PRINT November 1987


Hollywood on the Potomac.

MOVIE-GOING HAS LONG CEASED to be a national habit for just about everyone except teenagers, but the movies themselves remain a powerful instrument in the multimedia symphony of American mass culture. Television is a continuum and pop music a way of life, but each new picture is an aspiring Event—its fatal attraction dependent on stimulating the public’s fascination. Entertainment aside, the movies’ function has been to offer metaphors, showcase possibilities, present new personality types, and provide socially cohesive cocktail-party conversation and intimations of the zeitgeist. More: the Hollywood blockbuster is also the r&d of American politics. Both pols and producers seek to generate consensus by fabricating scenarios that appeal to the greatest number of consumers. Once in a while there’s a confluence so resonant it seems world-historic: the coincidence of Rocky and Jimmy Carter in the autumn of 1976 (two underdogs come from nowhere to win) or Ghostbusters and Ronald Reagan in the summer of 1984 (two delirious constructions of total denial).

Something of the kind is happening now. The summer of 1987 edged that of 1984 as the best box-office season in American history. It did so with $1.6 billion in ticket sales, and without, as industry savants were quick to observe, the requisite handful of mega-blockbusters. Instead, there were any number of good-sized hits, supposed proof of rekindled interest in movies among adults, or evidence of a new plurality. Yet these movies had unusual thematic coherence. It was the summer of the authority figure, which, in the movies, usually means the policeman. Not only were the season’s two biggest hits—Beverly Hills Cop II and The Untouchables—both cop movies, so were three out of the next five: Dragnet, RoboCop, and Stakeout. Two hitherto unknown actors, Dennis Quaid and Kevin Costner, became hot properties playing policemen, and the summer fare also featured the latest installments of such comic-book-clean law enforcers as James Bond and Superman. Meanwhile, on TV (where the fall lineup would be dominated by cop shows), there was the uniformed presence of Lieutenant Colonel Oliver North, at once a figure of authority and its subject. (It was perhaps this contradiction that accounted for the hula hoop quality of North’s appeal.

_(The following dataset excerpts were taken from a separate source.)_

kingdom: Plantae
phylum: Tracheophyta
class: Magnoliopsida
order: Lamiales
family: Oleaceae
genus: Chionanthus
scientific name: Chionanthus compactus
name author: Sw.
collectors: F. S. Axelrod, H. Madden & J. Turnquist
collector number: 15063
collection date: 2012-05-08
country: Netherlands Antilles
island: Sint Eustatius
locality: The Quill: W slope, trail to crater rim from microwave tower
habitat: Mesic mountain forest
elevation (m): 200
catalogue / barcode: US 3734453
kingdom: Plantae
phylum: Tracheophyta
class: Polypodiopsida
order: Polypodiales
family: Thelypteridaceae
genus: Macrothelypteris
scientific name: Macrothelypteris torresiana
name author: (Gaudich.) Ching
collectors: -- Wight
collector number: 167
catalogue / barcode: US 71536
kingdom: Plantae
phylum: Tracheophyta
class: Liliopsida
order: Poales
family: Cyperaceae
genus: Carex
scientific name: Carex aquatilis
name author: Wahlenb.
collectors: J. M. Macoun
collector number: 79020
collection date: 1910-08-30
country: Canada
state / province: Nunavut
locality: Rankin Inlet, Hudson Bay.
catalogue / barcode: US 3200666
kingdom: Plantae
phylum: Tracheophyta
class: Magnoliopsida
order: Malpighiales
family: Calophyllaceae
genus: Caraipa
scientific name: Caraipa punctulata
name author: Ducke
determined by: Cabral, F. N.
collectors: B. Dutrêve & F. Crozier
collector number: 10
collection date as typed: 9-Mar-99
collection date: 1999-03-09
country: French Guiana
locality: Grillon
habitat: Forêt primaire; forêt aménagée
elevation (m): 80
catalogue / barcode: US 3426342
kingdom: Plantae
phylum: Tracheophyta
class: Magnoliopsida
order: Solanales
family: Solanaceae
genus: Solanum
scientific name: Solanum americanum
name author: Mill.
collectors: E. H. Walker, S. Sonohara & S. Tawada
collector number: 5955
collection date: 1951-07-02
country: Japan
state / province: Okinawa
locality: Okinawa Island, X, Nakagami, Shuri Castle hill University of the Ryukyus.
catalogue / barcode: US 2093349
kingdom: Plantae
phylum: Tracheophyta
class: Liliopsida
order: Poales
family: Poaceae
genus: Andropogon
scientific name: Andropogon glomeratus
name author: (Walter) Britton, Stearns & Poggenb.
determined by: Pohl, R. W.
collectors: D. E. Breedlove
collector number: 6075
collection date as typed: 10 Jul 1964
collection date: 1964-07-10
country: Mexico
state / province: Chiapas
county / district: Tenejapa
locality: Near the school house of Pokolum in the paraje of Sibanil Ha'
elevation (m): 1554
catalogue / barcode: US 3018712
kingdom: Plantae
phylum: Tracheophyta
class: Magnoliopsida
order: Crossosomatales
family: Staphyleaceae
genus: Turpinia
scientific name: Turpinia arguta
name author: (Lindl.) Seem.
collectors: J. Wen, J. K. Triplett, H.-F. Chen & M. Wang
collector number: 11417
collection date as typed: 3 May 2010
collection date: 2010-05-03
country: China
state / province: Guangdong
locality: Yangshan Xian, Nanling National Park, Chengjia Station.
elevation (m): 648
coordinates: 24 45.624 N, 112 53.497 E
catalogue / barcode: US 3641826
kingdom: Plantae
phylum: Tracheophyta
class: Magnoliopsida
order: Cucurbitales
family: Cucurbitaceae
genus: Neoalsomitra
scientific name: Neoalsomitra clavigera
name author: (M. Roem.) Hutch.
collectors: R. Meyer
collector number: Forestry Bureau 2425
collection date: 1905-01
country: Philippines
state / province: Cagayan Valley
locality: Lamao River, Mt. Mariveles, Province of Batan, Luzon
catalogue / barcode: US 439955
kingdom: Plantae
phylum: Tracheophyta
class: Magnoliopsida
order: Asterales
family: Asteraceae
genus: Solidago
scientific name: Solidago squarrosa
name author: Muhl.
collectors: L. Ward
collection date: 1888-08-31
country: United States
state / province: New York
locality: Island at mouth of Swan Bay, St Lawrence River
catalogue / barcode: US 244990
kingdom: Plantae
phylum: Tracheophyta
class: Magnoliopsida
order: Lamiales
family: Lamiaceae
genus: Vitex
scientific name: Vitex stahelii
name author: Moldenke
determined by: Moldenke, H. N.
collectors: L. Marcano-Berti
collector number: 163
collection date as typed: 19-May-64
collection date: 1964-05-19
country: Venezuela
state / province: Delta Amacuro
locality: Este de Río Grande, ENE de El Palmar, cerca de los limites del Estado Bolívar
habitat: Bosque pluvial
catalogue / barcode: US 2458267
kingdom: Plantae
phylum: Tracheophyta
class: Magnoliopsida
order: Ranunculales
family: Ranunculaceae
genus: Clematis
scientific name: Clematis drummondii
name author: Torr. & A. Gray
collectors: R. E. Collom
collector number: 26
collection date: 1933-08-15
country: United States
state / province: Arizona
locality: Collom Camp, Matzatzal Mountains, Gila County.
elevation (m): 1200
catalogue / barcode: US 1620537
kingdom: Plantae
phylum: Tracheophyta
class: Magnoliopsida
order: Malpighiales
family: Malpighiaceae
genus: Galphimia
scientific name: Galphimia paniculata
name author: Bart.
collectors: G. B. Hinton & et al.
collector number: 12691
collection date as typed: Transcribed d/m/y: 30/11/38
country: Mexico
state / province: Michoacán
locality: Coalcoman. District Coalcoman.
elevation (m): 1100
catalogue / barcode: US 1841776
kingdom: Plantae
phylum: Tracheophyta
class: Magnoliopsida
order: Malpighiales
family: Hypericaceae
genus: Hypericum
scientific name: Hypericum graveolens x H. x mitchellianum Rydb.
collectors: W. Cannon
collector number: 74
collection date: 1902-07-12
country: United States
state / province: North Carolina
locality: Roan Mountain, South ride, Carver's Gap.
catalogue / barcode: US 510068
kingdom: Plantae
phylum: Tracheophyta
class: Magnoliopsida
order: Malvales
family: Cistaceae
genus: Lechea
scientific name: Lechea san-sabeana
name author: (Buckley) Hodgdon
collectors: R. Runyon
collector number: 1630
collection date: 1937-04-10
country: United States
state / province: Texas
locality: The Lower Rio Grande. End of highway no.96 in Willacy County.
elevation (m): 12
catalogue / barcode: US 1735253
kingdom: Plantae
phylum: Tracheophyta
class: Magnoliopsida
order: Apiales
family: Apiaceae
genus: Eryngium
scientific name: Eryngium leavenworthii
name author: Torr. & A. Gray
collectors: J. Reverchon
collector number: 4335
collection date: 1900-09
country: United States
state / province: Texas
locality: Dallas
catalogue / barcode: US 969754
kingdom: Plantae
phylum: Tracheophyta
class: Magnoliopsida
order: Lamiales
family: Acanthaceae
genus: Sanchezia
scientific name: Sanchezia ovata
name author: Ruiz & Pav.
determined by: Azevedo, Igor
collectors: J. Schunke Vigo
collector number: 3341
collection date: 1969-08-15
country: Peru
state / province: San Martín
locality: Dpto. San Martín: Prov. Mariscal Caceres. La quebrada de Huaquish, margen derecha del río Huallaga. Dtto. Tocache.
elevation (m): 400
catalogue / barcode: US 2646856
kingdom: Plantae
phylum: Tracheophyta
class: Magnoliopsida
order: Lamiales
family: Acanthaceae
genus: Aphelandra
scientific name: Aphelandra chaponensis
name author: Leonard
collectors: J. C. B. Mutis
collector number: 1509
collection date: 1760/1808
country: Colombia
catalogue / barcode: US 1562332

North was instantly touted as presidential timber—but his movie proved to have shorter legs than any summer release save Superman IV.)

Paying to experience authority becomes all the more significant when seen in the context of the Democratic and Republican parties’ simultaneous search for the same. (The inability of the Democratic candidates to individuate themselves strongly led to their characterization in the media as “the seven dwarfs”—a reference to the summer’s tenth-biggest hit, Snow White and the Seven Dwarfs, with a built-in invidious allusion to Jesse Jackson.) The selection of phantom authorities ran parallel to the corporeal options. The presold Beverly Hills Cop II (an apt title for Reagan’s second term) and the surprise hit Stakeout purveyed a now-familiar what-me-worry mixture of low comedy, bloody violence, and soulless romance. The dramatically turgid but politically more complex Dragnet positioned itself to the left of Reagan (suggesting, for example, a symbiotic relationship between porn merchants and the Moral Majority) while following the president’s lead in resurrecting, however ironically, a virgin hero of the ’50s, thus staking out a position that, with a bit of imagination, one might use to sell the neolib hero Albert Gore. And The Untouchables operated in a more Cuomo-esque vein, evoking both the chaos of the Depression and, in recycling a classic TV show of the late ’50s, the comfort of the late Eisenhower era.

The most perverse and ominous of the summer’s mythography was undoubtedly RoboCop, a self-consciously “American” movie directed by a clever foreign director, Paul Verhoeven, which both parodied and pandered to the craving for law and order. Dragnet’s Joe Friday and The Untouchables’ Eliot Ness are stiffs, but this cop is a cyborg, a man made into a machine, a Good version of Arnold Schwarzenegger’s implacably murderous Terminator. A social satire of stylish sadism and heartfelt disgust, RoboCop is filled with lethal techno screwups and rude Star Wars jokes; it takes vengeful joy in orchestrating shootouts that splatter the screen with consumer goods as well as people, while presenting American television as the sort of boob tube that revels in precisely this violent, moronic spectacle.

As for the RoboCop himself, he keeps his vestigial humanity only because his memories of his prerobotic life are imperfectly erased. His commitment to social justice is a minor corollary of this psychological leftover. In this, the cyborg suggests those blind-ambition machines who seek to run our lives, the Gary Harts and Joe Bidens who show themselves compelled to enact the same tawdry dramas until they are shot down and relieved by the media. In contrast to the sacred myths of the presidency—the log cabin, the fireside chat—stands the reality of the RoboCandidate, the candidate out of whack, like those out-of-control bombers who leave messages at the scene of the crime reading “Stop me before I kill again.”

J. Hoberman writes on film for The Village Voice. He contributes this column regularly to Artforum.